HCFA's proposed changes to Medicare DRGs at most anticlimactic
HCFA’s proposed changes to Medicare DRGs at most anticlimactic
Tweaking codes attempts to keep up with new technology, procedures
With the battle still raging in Congress over whose version of sweeping Medicare cuts will prevail as Hospital Payment & Information Management went to press, the Health Care Financing Administration’s (HCFA) proposed changes to hospital DRGs are minimal in comparison.
Published in the June 2 issue of the Federal Register, HCFA’s proposed changes, which, if approved as part of the fiscal 1998 budget, take effect Oct. 1, amount to little more than a tweaking of the existing DRG system, experts say.
The changes are really just a stalling tactic as Congress tries to iron out the details of cutting $115 billion in Medicare spending over the next five years, says Rick Gundling, SHFMA, CMA, technical director of the Chicago-based Healthcare Financial Management Association’s Washington, DC, office. "HCFA pretty much implemented current law, knowing full well Congress may be overriding all the key elements anyway."
Last year, when HCFA’s proposed changes included developing prospective payment systems for home health, skilled nursing facilities, and inpatient rehab, the news caused a stir. (See HPIM, August 1996, pp. 113-115.) But those proposals, which sent ripples through HIM industry, seem to have fallen by the wayside, says Rita Scichilone, MHSA, RRA, CCS, health information management consultant at Professional Management Midwest in Omaha, NE.
Because the Clinton administration is "working so hard on overhauling the Medicare system, they’re really not thinking about overhauling the DRG system," she says.
In addition HCFA’s proposed changes seem to be trying to ensure equitable reimbursement for costly procedures, says Sue Prophet, director of classification and coding at the American Health Information Management Association in Chicago.

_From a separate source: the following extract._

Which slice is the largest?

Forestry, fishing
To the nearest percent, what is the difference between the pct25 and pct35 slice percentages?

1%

HCFA is "trying to acknowledge health care industry concerns about not being equitably reimbursed for services," she says. "Several of the [proposed] changes seem to be related to moving cases to DRGs that are more similar in resource consumption, which in this particular year is good for hospitals because several of them actually increase reimbursement in some cases." (See DRG Coding Advisor for specific details of coding changes, p. 119.)

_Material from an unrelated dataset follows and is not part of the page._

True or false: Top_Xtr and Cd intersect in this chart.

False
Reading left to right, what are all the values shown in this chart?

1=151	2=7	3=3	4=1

Among the general areas affected by the proposed changes are the following:
• Day outliers.
These will be completely phased out in fiscal year 1998, which begins Oct. 1, 1997. On the other hand, cost outliers will be reimbursed at a higher rate. "It used to be very difficult to get a cost outlier," says Gundling. "This will make it easier to get [reimbursement]. They’ve dropped the threshold where you can get it."
• Spinal procedures.
HCFA’s proposals will expand existing codes in this category. "It will break out those that are spinal fusions vs. other types of spinal procedures, making it more specific," says Scichilone.
• Cardiac defibrillators.
Changes in coding for cardiac defibrillators reflect HCFA’s attempts to keep up with technological changes and new techniques, experts say.
• Knee procedures.
Under HCFA’s proposals, new DRG codes will be used specifically for treating infection, which can involve more costly procedures. This will bring reimbursement more in line with resource utilization, Scichilone says.